Task details:
What is the number of lines in these records with "Eltern" in them? Answer with that number only.

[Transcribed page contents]
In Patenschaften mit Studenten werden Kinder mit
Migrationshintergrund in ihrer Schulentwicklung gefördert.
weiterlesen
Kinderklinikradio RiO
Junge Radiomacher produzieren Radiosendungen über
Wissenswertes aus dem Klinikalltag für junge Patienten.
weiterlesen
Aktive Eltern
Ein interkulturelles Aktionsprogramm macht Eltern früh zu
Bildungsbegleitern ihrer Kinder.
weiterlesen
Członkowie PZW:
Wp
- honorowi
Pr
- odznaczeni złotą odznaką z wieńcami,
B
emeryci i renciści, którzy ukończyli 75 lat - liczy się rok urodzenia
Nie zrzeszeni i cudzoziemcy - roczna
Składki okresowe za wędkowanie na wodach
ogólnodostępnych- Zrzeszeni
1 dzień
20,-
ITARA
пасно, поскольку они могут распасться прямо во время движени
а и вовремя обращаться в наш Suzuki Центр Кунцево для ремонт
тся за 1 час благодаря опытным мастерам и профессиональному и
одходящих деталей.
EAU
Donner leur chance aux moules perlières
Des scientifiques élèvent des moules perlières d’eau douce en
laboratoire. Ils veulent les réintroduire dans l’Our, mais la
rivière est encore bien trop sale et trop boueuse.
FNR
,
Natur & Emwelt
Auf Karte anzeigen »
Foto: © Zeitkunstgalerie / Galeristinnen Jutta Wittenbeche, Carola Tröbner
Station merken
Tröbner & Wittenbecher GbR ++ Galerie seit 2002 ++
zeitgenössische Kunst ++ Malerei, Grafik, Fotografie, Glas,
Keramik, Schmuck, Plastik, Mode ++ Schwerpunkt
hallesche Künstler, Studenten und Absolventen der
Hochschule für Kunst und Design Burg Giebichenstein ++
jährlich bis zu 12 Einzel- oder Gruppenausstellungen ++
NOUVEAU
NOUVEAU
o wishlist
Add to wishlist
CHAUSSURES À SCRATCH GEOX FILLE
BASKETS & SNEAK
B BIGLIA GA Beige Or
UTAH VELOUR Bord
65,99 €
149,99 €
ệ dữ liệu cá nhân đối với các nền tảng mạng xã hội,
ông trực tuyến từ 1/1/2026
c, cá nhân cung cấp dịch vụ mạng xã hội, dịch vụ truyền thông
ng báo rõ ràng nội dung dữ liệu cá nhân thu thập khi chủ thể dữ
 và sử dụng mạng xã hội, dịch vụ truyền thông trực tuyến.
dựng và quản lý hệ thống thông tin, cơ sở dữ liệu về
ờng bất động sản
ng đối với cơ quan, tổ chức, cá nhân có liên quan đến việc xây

Output of the exercise:
2